**WORK TO COMPLETE**
Swap "gereedschappen" for "hulpmiddelen" in the rows starting at the line containing "Is trap renovatie moeilijk?" and ending at the line containing "renoveren van je trap. Het is belangrijk om". Give only those lines again, with everything else left as it is.

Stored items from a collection
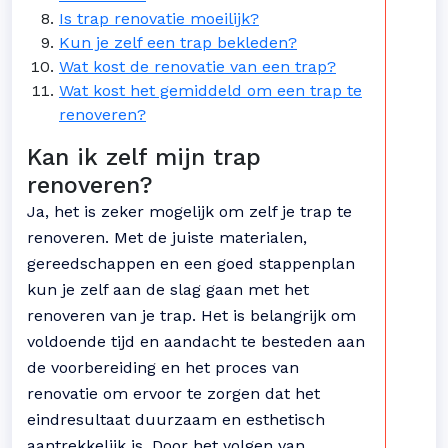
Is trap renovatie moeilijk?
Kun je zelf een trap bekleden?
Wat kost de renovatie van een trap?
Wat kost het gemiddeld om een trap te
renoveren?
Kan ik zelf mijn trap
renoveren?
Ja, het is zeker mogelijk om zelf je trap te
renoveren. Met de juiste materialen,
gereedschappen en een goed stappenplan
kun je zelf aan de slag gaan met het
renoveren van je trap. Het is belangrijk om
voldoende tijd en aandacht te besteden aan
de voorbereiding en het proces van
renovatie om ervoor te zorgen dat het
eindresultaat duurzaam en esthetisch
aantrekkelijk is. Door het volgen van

* * *

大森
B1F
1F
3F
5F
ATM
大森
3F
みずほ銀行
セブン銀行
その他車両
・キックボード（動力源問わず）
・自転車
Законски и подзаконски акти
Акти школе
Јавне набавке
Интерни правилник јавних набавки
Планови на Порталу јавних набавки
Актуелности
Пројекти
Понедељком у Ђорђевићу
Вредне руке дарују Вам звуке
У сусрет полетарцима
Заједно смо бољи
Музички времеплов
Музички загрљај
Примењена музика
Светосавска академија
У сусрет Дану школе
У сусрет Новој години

**ANSWER BOX**
Is trap renovatie moeilijk?
Kun je zelf een trap bekleden?
Wat kost de renovatie van een trap?
Wat kost het gemiddeld om een trap te
renoveren?
Kan ik zelf mijn trap
renoveren?
Ja, het is zeker mogelijk om zelf je trap te
renoveren. Met de juiste materialen,
hulpmiddelen en een goed stappenplan
kun je zelf aan de slag gaan met het
renoveren van je trap. Het is belangrijk om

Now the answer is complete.